The nature vs nurture debate is one of the most enduring in the field of psychology. In the 17th century the French philosopher René Descartes set out views which held that people possess certain inborn ideas that enduringly underpin people's approach to the world. The British philosophers Thomas Hobbes and John Locke, on the other hand, took a more empirical approach emphasizing the role of experience as fully contributing to behavioral development.

Since the days of Descartes, Hobbes, and Locke, the empirical "nurture" approach has possibly tended to have the best of the argument but the debate is far from being settled.

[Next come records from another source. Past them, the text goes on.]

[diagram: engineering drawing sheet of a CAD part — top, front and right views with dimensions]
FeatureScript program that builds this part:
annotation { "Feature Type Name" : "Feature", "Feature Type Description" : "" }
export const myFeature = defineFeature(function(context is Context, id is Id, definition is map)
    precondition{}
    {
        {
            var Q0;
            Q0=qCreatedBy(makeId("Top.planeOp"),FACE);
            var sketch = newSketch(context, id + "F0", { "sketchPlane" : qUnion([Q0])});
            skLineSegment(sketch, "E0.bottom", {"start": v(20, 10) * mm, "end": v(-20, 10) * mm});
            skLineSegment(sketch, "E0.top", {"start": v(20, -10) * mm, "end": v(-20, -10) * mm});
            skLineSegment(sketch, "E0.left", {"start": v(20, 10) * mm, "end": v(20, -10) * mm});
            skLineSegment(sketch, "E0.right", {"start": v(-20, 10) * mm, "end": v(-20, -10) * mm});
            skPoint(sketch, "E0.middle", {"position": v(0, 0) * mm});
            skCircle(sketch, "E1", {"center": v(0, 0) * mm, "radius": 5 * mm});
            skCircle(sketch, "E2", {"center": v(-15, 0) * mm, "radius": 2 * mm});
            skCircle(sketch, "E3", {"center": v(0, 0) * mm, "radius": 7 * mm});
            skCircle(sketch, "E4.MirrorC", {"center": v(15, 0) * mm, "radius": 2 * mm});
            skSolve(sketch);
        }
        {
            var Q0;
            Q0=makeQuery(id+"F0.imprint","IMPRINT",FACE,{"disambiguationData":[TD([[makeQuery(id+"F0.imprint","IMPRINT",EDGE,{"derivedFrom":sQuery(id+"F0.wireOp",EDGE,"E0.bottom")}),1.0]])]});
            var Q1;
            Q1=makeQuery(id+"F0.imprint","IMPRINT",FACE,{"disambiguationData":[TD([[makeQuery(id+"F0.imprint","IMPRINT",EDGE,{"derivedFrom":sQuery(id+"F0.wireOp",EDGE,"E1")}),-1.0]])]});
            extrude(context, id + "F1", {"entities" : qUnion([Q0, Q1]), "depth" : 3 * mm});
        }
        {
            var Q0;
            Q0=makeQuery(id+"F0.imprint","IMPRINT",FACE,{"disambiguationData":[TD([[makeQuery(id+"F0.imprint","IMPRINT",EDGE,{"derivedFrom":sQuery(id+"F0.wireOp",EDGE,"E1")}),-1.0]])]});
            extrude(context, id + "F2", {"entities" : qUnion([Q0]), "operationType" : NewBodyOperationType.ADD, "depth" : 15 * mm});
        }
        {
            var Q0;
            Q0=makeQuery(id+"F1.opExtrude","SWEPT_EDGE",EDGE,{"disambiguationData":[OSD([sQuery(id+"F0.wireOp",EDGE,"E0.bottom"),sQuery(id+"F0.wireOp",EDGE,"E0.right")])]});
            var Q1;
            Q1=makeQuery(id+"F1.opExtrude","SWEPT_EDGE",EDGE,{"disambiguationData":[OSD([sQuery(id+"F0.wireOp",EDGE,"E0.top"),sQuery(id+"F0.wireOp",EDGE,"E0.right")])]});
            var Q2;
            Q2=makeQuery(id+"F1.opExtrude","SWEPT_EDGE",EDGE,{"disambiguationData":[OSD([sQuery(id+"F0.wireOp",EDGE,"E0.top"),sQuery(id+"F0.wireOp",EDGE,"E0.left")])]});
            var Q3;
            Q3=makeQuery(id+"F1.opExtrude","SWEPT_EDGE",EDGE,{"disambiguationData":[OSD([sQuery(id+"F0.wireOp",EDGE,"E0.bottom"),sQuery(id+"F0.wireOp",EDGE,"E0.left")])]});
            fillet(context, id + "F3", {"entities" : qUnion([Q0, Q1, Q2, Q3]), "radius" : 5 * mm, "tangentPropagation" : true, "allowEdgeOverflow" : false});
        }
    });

Traditionally, human nature has been thought of as not only inherited but divinely ordained. Whole ethnic groups were considered to be, by nature, superior or inferior. In the 19th and 20th centuries, however, intellectuals increasingly attributed differences among races, classes, and genders to socialization (nurture), rather than to innate qualities (nature). In the 20th century, the Nazis pursued an agenda based on the concept of human nature as defined by one's race. The Communists, on the other hand, largely followed Marx's lead in defining the human identity as subject to social structures, not nature. In scientific circles, this conflict led to ongoing controversy of sociobiology and evolutionary psychology.